Influence of Nanosilica and Ground Granulated Blast Furnace Slag on Mechanical and Durability Properties of Blended Concrete over Varied Fire Durations

Abstract

This study explores the effect of nanosilica (NS) and ground granulated blast furnace slag (GGBFS) in varied quantities (0%–5% NS and 0%–25% GGBFS) on the postfire mechanical and endurance characteristics of concrete at temperatures ranging from 200°C to 1,000°C. To examine bonding performance and structural endurance, a full range of experimental evaluations was methodically carried out, including bond strength evaluations, rapid chloride permeability, chloride attack tests, and water penetration testing. Advanced methods like scanning electron microscopy and X-ray diffraction were used to examine the postfire internal structure. The combination of NS and GGBFS in concrete compositions resulted in noticeable improvements in mechanical resilience and endurance.
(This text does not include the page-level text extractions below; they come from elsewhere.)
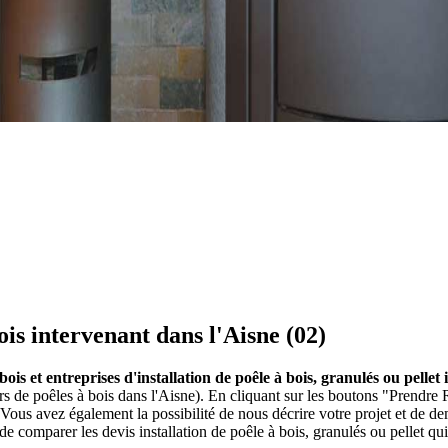
bois intervenant dans l'Aisne (02)
 bois et entreprises d'installation de poêle à bois, granulés ou pellet
urs de poêles à bois dans l'Aisne). En cliquant sur les boutons "Prendre 
ous avez également la possibilité de nous décrire votre projet et de 
 de comparer les devis installation de poêle à bois, granulés ou pellet q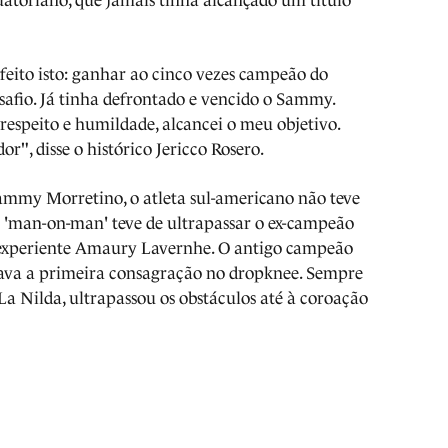
uatoriano, que jamais tinha alcançado um título
feito isto: ganhar ao cinco vezes campeão do
safio. Já tinha defrontado e vencido o Sammy.
espeito e humildade, alcancei o meu objetivo.
r", disse o histórico Jericco Rosero.
ammy Morretino, o atleta sul-americano não teve
se 'man-on-man' teve de ultrapassar o ex-campeão
 experiente Amaury Lavernhe. O antigo campeão
ava a primeira consagração no dropknee. Sempre
a Nilda, ultrapassou os obstáculos até à coroação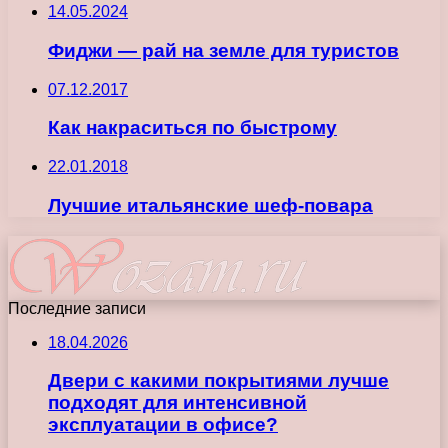
14.05.2024
Фиджи — рай на земле для туристов
07.12.2017
Как накраситься по быстрому
22.01.2018
Лучшие итальянские шеф-повара
Последние записи
18.04.2026
Двери с какими покрытиями лучше
подходят для интенсивной
эксплуатации в офисе?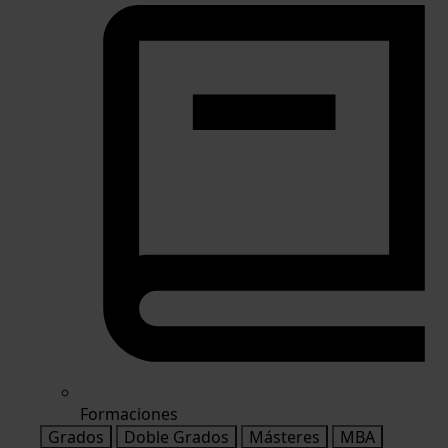
Formaciones
Grados
Doble Grados
Másteres
MBA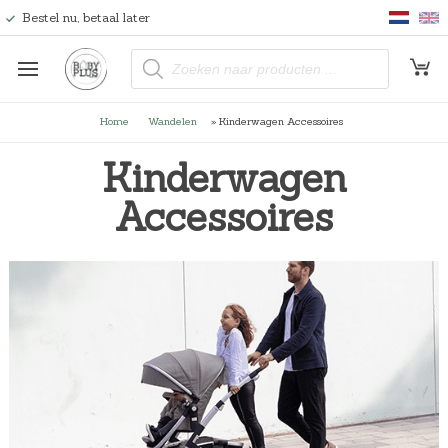
Bestel nu, betaal later
P
r
o
d
u
Home
Wandelen
»
Kinderwagen Accessoires
c
t
e
Kinderwagen
n
z
o
Accessoires
e
k
e
n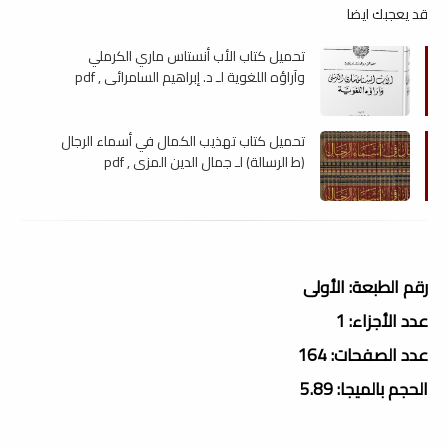
قد يعجبك ايضا
تحميل كتاب الأب أنستاس ماري الكرملي
وآراؤه اللغوية لـ د. إبراهيم السامرائي , pdf
تحميل كتاب تهذيب الكمال في أسماء الرجال
(ط الرسالة) لـ جمال الدين المزي , pdf
رقم الطبعة: الأولى
عدد الأجزاء: 1
عدد الصفحات: 164
الحجم بالميجا: 5.89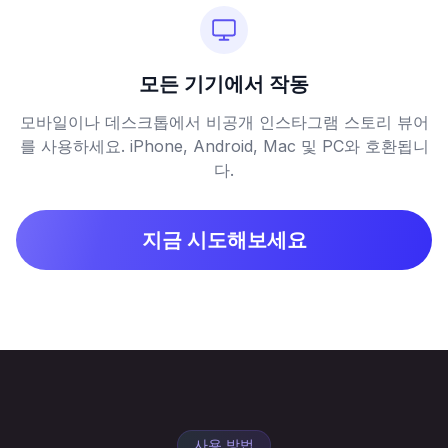
모든 기기에서 작동
모바일이나 데스크톱에서 비공개 인스타그램 스토리 뷰어
를 사용하세요. iPhone, Android, Mac 및 PC와 호환됩니
다.
지금 시도해보세요
사용 방법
This was evident by increased bond strength (a notable 12% rise with 4% NS and 20% GGBFS), decreased chloride permeation (a significant 26% drop), and decreased water penetration (about 20% reduction). Interestingly, this optimum concrete mix performed well even at high temperatures, with modest performance improvements at 200°C–400°C but apparent structural deterioration at greater temperature levels. Nonetheless, the composite concrete was demonstrated to perform well at higher temperatures in contrast with control samples. Further, this research develops a reliable correlation for forecasting concrete performance under high heat circumstances as well as providing essential insights critical for the precise design of concrete buildings in extreme situations.